Dans le cadre de la loi audiovisuelle du 5 mars 2007 (relative à la modernisation de la diffusion audiovisuelle et à la télévision du futur), une mesure destinée à préserver et accroître la productivité des entreprises réalisant et produisant des jeux vidéo a été introduite dans le paysage fiscal français. Le crédit d’impôt jeux vidéo, autorisé par la Commission européenne le 12 décembre 2007 et entré en vigueur à compter du 1er janvier 2008, consiste en un crédit d’impôt de 20 % des dépenses éligibles dans la limite de 3 millions d’euros par exercice. Il est destiné à des développeurs de jeux vidéo sur console, téléphone mobiles, ordinateur, etc., qu’ils soient filiales ou studios indépendants, et plus généralement à toute entreprise productrice de jeux vidéo, soumise à l’impôt sur les sociétés au titre des dépenses pour la création de jeux vidéo.

Cette mesure avait pour but de permettre à l’industrie du jeu vidéo français et européen de se positionner comme une des entreprises pionnières sur un marché mondial très concurrentiel.

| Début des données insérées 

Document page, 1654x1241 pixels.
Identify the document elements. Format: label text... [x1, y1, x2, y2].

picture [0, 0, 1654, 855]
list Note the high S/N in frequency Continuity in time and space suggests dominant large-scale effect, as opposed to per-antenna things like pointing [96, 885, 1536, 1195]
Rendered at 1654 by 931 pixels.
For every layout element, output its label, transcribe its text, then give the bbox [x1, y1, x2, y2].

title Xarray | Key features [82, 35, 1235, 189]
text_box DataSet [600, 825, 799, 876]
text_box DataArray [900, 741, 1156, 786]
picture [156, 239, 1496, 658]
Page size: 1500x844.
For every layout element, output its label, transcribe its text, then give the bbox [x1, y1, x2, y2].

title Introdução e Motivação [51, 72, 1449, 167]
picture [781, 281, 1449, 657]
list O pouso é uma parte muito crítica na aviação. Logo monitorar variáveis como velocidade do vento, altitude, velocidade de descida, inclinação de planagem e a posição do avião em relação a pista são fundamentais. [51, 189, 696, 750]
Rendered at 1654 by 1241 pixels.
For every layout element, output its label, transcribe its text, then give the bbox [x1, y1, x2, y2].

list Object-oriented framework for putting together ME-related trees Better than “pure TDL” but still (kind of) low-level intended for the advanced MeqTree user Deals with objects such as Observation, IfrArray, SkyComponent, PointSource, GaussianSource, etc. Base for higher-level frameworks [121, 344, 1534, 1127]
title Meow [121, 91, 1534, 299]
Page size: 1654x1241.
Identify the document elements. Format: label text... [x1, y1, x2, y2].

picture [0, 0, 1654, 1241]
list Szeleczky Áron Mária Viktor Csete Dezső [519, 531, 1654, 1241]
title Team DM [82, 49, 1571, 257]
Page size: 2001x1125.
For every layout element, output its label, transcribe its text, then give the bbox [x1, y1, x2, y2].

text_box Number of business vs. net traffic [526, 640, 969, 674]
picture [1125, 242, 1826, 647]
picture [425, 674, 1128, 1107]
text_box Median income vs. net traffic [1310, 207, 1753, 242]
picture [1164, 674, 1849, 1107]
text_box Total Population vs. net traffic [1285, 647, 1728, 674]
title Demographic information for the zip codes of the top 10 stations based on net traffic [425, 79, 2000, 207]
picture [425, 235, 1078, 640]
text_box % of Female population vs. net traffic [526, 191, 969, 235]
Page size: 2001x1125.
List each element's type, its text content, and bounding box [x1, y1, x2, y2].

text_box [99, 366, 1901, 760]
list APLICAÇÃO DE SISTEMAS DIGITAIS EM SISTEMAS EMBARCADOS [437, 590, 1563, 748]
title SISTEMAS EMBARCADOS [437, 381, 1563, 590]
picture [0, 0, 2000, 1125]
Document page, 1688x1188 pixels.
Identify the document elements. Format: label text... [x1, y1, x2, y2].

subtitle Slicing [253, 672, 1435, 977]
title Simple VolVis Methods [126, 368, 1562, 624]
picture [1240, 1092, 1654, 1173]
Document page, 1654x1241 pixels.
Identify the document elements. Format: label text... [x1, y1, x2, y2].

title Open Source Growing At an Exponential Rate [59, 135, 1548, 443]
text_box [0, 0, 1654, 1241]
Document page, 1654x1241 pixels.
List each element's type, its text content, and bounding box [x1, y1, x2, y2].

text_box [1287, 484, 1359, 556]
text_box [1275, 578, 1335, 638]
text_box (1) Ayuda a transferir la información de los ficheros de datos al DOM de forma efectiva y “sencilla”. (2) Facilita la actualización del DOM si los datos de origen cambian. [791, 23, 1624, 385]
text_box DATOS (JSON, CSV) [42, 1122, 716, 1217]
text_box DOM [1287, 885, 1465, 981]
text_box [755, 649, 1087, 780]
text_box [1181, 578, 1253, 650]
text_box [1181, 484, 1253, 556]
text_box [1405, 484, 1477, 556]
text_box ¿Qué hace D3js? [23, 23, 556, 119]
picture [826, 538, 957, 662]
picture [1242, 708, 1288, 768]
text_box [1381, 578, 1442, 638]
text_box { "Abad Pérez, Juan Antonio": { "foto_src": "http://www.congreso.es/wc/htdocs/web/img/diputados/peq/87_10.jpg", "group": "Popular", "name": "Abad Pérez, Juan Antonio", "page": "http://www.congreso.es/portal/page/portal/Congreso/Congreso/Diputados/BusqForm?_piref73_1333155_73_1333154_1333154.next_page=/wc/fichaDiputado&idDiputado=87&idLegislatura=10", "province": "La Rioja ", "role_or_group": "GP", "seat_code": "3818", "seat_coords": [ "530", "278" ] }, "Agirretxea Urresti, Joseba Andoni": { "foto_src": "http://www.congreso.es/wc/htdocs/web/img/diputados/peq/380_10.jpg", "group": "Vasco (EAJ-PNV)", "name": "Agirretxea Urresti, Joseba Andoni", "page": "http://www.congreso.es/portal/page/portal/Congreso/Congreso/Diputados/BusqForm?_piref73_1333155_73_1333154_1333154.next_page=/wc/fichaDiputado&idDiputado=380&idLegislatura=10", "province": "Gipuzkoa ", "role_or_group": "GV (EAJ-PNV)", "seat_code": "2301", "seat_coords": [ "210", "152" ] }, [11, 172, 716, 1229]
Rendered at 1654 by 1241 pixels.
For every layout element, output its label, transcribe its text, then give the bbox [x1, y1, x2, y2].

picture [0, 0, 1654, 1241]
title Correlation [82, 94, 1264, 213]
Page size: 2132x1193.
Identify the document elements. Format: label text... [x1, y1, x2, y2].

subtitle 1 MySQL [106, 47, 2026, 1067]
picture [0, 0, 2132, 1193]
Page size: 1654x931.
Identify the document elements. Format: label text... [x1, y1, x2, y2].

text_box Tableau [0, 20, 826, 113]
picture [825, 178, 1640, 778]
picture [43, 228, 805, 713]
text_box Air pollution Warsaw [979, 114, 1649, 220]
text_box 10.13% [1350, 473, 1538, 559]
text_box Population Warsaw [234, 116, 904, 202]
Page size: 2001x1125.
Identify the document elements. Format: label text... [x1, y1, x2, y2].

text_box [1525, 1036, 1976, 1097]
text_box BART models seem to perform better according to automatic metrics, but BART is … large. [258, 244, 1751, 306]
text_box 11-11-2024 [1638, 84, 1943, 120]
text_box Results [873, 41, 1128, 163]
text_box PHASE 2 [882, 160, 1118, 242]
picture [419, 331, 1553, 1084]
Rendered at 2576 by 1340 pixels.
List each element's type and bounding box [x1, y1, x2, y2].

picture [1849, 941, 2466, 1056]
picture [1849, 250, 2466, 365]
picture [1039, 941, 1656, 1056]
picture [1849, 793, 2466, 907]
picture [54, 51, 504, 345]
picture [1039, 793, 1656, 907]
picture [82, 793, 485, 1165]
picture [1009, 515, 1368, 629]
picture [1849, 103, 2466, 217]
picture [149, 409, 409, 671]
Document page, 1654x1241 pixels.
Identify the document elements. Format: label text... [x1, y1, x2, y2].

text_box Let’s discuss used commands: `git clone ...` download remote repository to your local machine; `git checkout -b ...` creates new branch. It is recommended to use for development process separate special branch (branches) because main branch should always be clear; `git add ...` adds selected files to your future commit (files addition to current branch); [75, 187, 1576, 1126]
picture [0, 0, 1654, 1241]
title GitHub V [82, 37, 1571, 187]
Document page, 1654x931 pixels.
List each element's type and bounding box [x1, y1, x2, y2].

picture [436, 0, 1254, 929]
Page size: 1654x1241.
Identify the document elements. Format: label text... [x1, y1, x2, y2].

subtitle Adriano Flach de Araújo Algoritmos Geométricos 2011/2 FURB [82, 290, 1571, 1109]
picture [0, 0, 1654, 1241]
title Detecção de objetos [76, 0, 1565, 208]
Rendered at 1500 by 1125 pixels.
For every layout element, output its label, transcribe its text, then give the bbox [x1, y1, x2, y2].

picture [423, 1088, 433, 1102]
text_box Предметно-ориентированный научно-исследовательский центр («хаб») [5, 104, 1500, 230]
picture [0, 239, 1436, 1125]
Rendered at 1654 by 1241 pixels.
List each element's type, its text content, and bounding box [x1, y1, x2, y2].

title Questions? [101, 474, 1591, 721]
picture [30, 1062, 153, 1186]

Sensible à cet objectif et désireuse de soutenir la création de jeux vidéo, la Commission européenne a autorisé la France, le 25 avril 2012, à prolonger ce régime de crédit d’impôt. La Commission a estimé que cette mesure permettait « de soutenir une grande diversité de projets à vocation culturelle dans le secteur du jeu vidéo, sans altérer les conditions de concurrence dans une mesure contraire à l’intérêt commun » (propos de Monsieur Joaquín Almunia, vice-président de la Commission chargé de la politique de la concurrence).